===== EXCERPT PROVIDED =====

Question

A coffee merchant combines coffee that costs $6 per pound with coffee that costs $3.40 per pound. How many pounds of each should be used to make 26 lb of a blend costing $5.25 per pound?

Answer 1

Solve the linear equation 6p + 3.40(1 - p) = 5.25. p represents the proportion of the coffee that is of the expensive kind.

Answer 2

(You should get p = 71.2 %.)

Answer 3

how did you get this part ? = (1-p) 1?

Answer 4

@JoelSjogren

Answer 5

Which part?

Answer 6

1-p

Answer 7

We want everything in the mixture to be of either kind. Thus the sum of p and what's in parentheses should be 100 % = 1. That's only possible if what's in the parentheses is 1 - p: p + (1 - p) = 1 = 100 %.

Answer 8

Hey! I just came up with an alternative explanation which does not involve proportions. Would you like to hear?

Answer 9

Please!

Answer 10

@JoelSjogren

Answer 11

You need to write two expressions telling the price of 26 lb mixed coffee and then equate them. First, the price is 26 lb * $5.25 / lb = $136.5. Clear?

Answer 12

ok @JoelSjogren

Answer 13

Now suppose you use m pounds of the expensive coffee. How much is left for the cheap coffee? 26 - m pounds.

The price of the expensive coffee is thus m * $6, and the price of the cheap coffee is (26 - m) * $3.40.

In total, the price is $ m * 6 + (26 - m) * 3.40.

Answer 14

So there is your equation. $136.5 = $ m * 6 + (26 - m) * 3.40

Answer 15

(You should get m = 18.5.)

=====

• **WHAT YOU NEED TO DO**: Quote the coffee-blend thread word for word, starting with "A coffee merchant" and going on through "part ? = (1-p) 1?". The data bear no relation to the coffee-blend thread.

===== DATA SHOWN =====

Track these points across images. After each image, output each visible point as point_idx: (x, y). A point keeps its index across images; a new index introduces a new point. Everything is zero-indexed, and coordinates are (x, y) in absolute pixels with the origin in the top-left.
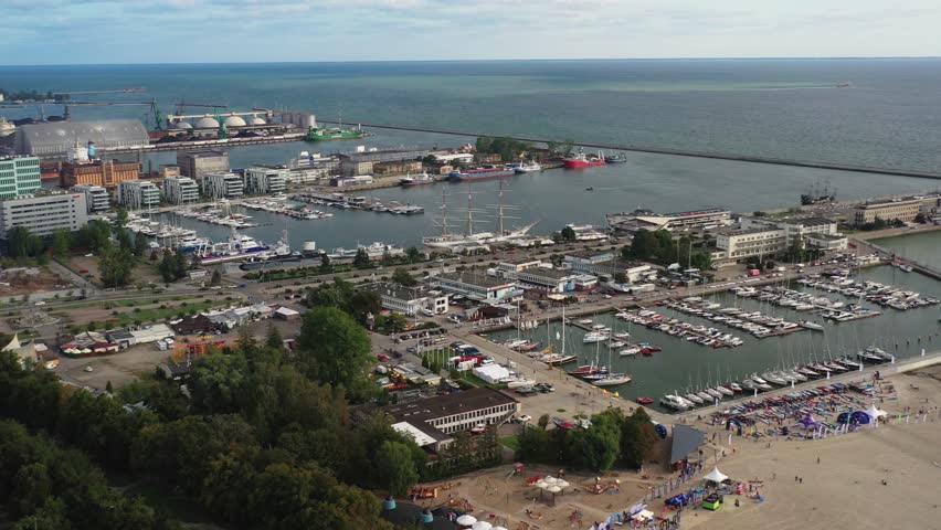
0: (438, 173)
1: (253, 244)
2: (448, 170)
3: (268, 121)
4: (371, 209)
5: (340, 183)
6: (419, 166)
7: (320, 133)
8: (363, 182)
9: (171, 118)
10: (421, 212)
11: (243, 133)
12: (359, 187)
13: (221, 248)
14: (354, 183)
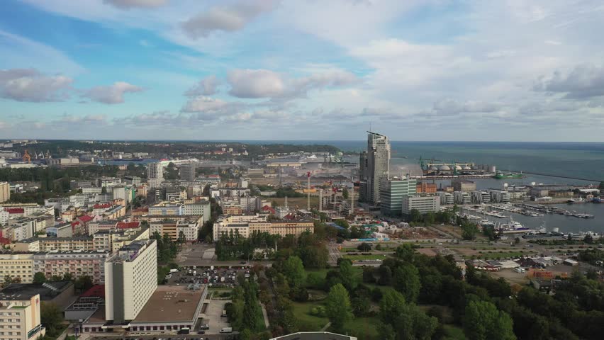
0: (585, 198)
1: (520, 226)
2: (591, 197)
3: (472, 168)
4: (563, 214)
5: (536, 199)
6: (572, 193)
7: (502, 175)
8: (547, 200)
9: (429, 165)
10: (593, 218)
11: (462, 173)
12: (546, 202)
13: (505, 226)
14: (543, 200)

=====
===== DATA SHOWN =====

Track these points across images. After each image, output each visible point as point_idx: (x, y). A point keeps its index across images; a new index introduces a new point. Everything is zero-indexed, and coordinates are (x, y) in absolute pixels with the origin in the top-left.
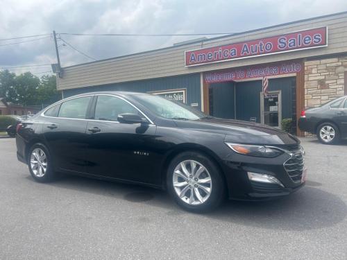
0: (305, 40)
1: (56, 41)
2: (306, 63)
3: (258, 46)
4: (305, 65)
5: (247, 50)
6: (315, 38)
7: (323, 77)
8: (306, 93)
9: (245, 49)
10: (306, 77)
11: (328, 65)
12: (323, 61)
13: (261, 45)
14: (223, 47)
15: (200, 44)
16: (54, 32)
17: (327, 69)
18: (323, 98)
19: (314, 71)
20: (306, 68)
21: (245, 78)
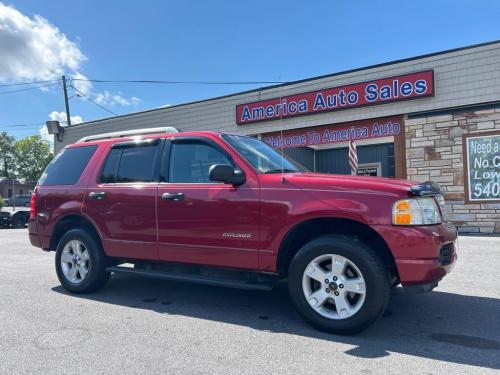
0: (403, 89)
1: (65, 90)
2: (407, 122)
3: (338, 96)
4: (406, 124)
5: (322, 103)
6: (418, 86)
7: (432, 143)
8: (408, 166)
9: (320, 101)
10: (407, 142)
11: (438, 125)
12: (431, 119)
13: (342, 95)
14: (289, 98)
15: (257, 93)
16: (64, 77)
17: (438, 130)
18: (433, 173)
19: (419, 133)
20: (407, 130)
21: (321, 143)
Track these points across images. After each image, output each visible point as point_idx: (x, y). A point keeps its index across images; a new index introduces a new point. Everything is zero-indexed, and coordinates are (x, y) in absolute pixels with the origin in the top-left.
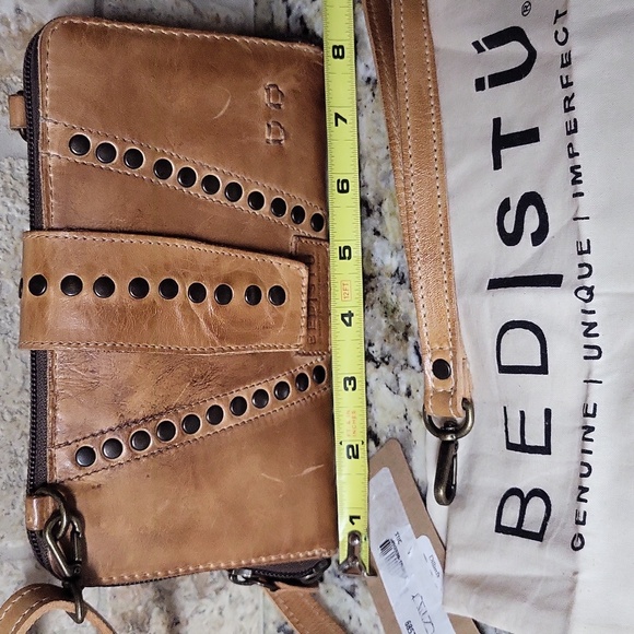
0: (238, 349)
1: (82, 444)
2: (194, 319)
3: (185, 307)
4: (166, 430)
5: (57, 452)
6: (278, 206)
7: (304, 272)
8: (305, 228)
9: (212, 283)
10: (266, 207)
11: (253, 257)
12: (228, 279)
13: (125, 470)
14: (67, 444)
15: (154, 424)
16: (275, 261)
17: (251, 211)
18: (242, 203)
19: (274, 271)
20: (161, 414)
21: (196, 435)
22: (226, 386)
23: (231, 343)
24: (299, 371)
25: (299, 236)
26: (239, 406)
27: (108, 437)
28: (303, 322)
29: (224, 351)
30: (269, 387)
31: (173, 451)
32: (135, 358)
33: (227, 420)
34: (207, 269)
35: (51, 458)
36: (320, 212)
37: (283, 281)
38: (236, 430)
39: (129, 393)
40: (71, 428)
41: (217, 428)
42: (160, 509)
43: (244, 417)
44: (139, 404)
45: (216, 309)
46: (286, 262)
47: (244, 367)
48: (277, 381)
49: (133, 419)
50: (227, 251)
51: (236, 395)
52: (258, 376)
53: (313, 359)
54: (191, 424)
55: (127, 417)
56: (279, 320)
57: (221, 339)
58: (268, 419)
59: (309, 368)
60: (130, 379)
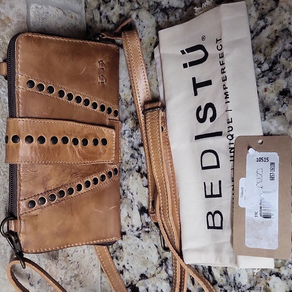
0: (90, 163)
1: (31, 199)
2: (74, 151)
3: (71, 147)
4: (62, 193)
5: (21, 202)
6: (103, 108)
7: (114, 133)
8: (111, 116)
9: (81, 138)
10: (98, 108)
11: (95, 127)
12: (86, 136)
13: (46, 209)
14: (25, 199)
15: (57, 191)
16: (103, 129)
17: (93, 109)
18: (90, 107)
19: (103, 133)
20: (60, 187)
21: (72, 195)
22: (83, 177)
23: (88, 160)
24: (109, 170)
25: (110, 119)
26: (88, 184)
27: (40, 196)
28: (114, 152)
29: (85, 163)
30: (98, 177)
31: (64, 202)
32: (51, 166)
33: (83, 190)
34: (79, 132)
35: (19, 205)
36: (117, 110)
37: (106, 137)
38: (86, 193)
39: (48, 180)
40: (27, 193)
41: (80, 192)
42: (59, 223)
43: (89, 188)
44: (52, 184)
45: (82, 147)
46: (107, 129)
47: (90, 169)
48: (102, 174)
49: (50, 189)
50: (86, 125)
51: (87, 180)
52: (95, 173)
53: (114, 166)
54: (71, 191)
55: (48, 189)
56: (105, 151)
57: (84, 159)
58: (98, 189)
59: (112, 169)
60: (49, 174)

=====

• **FINISHED EXERCISE**:
A coffee merchant combines coffee that costs $6 per pound with coffee that costs $3.40 per pound. How many pounds of each should be used to make 26 lb of a blend costing $5.25 per pound?

Answer 1

Solve the linear equation 6p + 3.40(1 - p) = 5.25. p represents the proportion of the coffee that is of the expensive kind.

Answer 2

(You should get p = 71.2 %.)

Answer 3

how did you get this part ? = (1-p) 1?